Mop Sauce - Let the mop sauce be your creation. Usually they are very simple mixtures that you mop onto your meat as it cooks to help keep it moist. You can "cook" your mop sauce first and then mop it on as you go, or you can simply spray the mixture on with a plastic bottle. An example of a cooked mop sauce might contain some of the following: quartered onions, cracked garlic cloves, apple, lemon or lime slices with a base of water or cider vinegar. Heat the mixture up to get all the flavors together and then use a grill mop to apply the liquid only. An uncooked mop sauce may be as simple as a mixture of apple juice and some vinegar. Beer works too, if you have any left. The alcohol will cook off. Remember the idea is to help keep your meat moist, not to over favor it with a ton of other seasonings.
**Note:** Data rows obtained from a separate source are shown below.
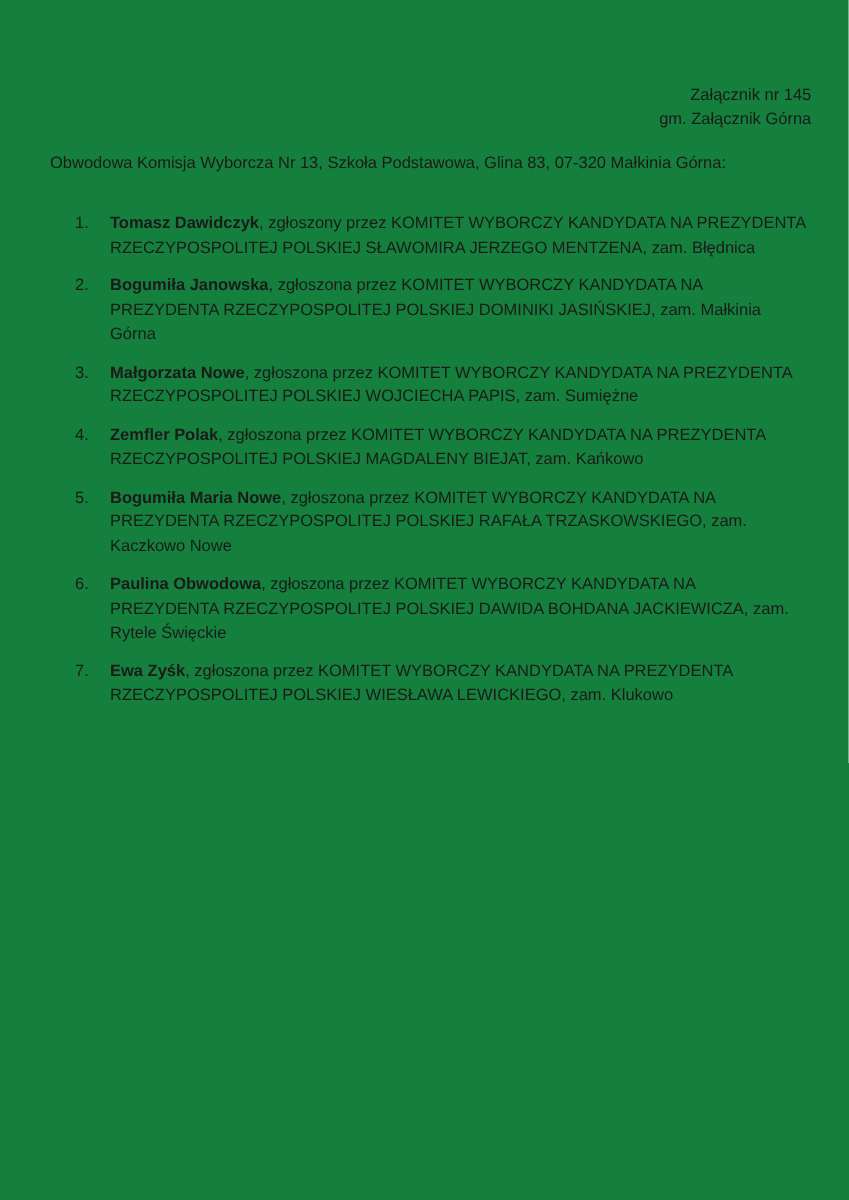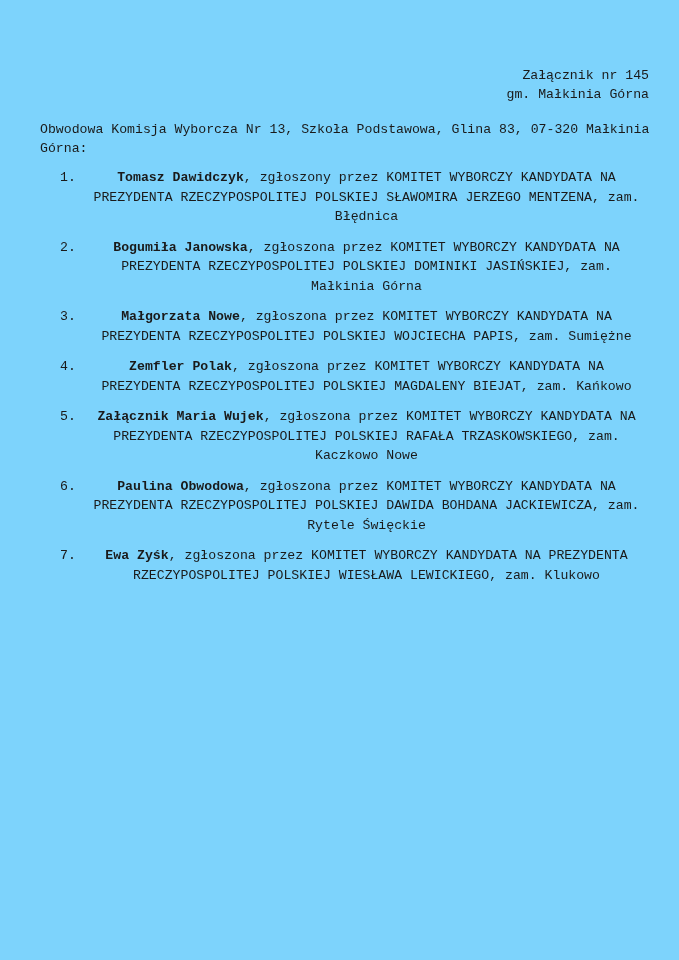--- a/index.html
+++ b/index.html
@@ -4,24 +4,24 @@
 <style>
   html, body {
     margin: 0;
     padding: 0;
     background: #ffffff;
   }
   .page {
     position: relative;
     width: 679px;
     height: 960px;
-    background: #7dd3fc;
+    background: #15803d;
     margin: 0 auto;
     overflow: hidden;
-    font-family: Liberation Mono, monospace;
+    font-family: Liberation Sans, sans-serif;
     color: #1a1a1a;
     -webkit-font-smoothing: antialiased;
   }
   .header-block {
     position: absolute;
     top: 66px;
     right: 30px;
     text-align: right;
     font-size: 13.2px;
     line-height: 19px;
@@ -52,37 +52,37 @@
     line-height: 19.5px;
   }
   .item-number {
     flex: 0 0 28px;
     text-align: left;
     padding-left: 2px;
     font-size: 13.2px;
   }
   .item-text {
     flex: 1 1 auto;
-    text-align: center;
+    text-align: left;
   }
   .nm {
     font-weight: bold;
   }
   .bd {
     font-variant: normal;
   }
 </style>
 </head>
 <body>
 
 <div class="page">
 
   <div class="header-block">
     <div class="header-line">Załącznik nr 145</div>
-    <div class="header-line">gm. Małkinia Górna</div>
+    <div class="header-line">gm. Załącznik Górna</div>
   </div>
 
   <div class="intro">Obwodowa Komisja Wyborcza Nr 13, Szkoła Podstawowa, Glina 83, 07-320 Małkinia Górna:</div>
 
   <ol class="list" id="members-list" style="list-style: none; margin: 0px; padding: 0px;">
       <li class="item">
         <span class="item-number">1.</span>
         <span class="item-text"><span class="nm">Tomasz Dawidczyk</span><span class="bd">, zgłoszony przez KOMITET WYBORCZY KANDYDATA NA PREZYDENTA RZECZYPOSPOLITEJ POLSKIEJ SŁAWOMIRA JERZEGO MENTZENA, zam. Błędnica</span></span>
       </li>
       <li class="item">
@@ -92,21 +92,21 @@
       <li class="item">
         <span class="item-number">3.</span>
         <span class="item-text"><span class="nm">Małgorzata Nowe</span><span class="bd">, zgłoszona przez KOMITET WYBORCZY KANDYDATA NA PREZYDENTA RZECZYPOSPOLITEJ POLSKIEJ WOJCIECHA PAPIS, zam. Sumiężne</span></span>
       </li>
       <li class="item">
         <span class="item-number">4.</span>
         <span class="item-text"><span class="nm">Zemfler Polak</span><span class="bd">, zgłoszona przez KOMITET WYBORCZY KANDYDATA NA PREZYDENTA RZECZYPOSPOLITEJ POLSKIEJ MAGDALENY BIEJAT, zam. Kańkowo</span></span>
       </li>
       <li class="item">
         <span class="item-number">5.</span>
-        <span class="item-text"><span class="nm">Załącznik Maria Wujek</span><span class="bd">, zgłoszona przez KOMITET WYBORCZY KANDYDATA NA PREZYDENTA RZECZYPOSPOLITEJ POLSKIEJ RAFAŁA TRZASKOWSKIEGO, zam. Kaczkowo Nowe</span></span>
+        <span class="item-text"><span class="nm">Bogumiła Maria Nowe</span><span class="bd">, zgłoszona przez KOMITET WYBORCZY KANDYDATA NA PREZYDENTA RZECZYPOSPOLITEJ POLSKIEJ RAFAŁA TRZASKOWSKIEGO, zam. Kaczkowo Nowe</span></span>
       </li>
       <li class="item">
         <span class="item-number">6.</span>
         <span class="item-text"><span class="nm">Paulina Obwodowa</span><span class="bd">, zgłoszona przez KOMITET WYBORCZY KANDYDATA NA PREZYDENTA RZECZYPOSPOLITEJ POLSKIEJ DAWIDA BOHDANA JACKIEWICZA, zam. Rytele Święckie</span></span>
       </li>
       <li class="item">
         <span class="item-number">7.</span>
         <span class="item-text"><span class="nm">Ewa Zyśk</span><span class="bd">, zgłoszona przez KOMITET WYBORCZY KANDYDATA NA PREZYDENTA RZECZYPOSPOLITEJ POLSKIEJ WIESŁAWA LEWICKIEGO, zam. Klukowo</span></span>
       </li>
     </ol>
Bread Dip needs to be mixed with olive oil. We suggest 2 teaspoons of
seasonings per cup of oil. You may prefer light olive oil over extra
virgin olive oil or vice versa, your choice. If you have an oil bottle
with a spout on it you can mix the seasoning and pour it into the bottle
to be used as needed. You may need a small funnel to pour the seasonings or
mixture into the bottle. You won't want to spill a drop.
Shake the bottle vigorously before using as settling of the spices will occur. It can be served at room temperature in a small dipping bowl. We prefer the bread to be warm, though. Use any kind of bread you like. If you like the bread, you'll love it soaked with our Bread Dip.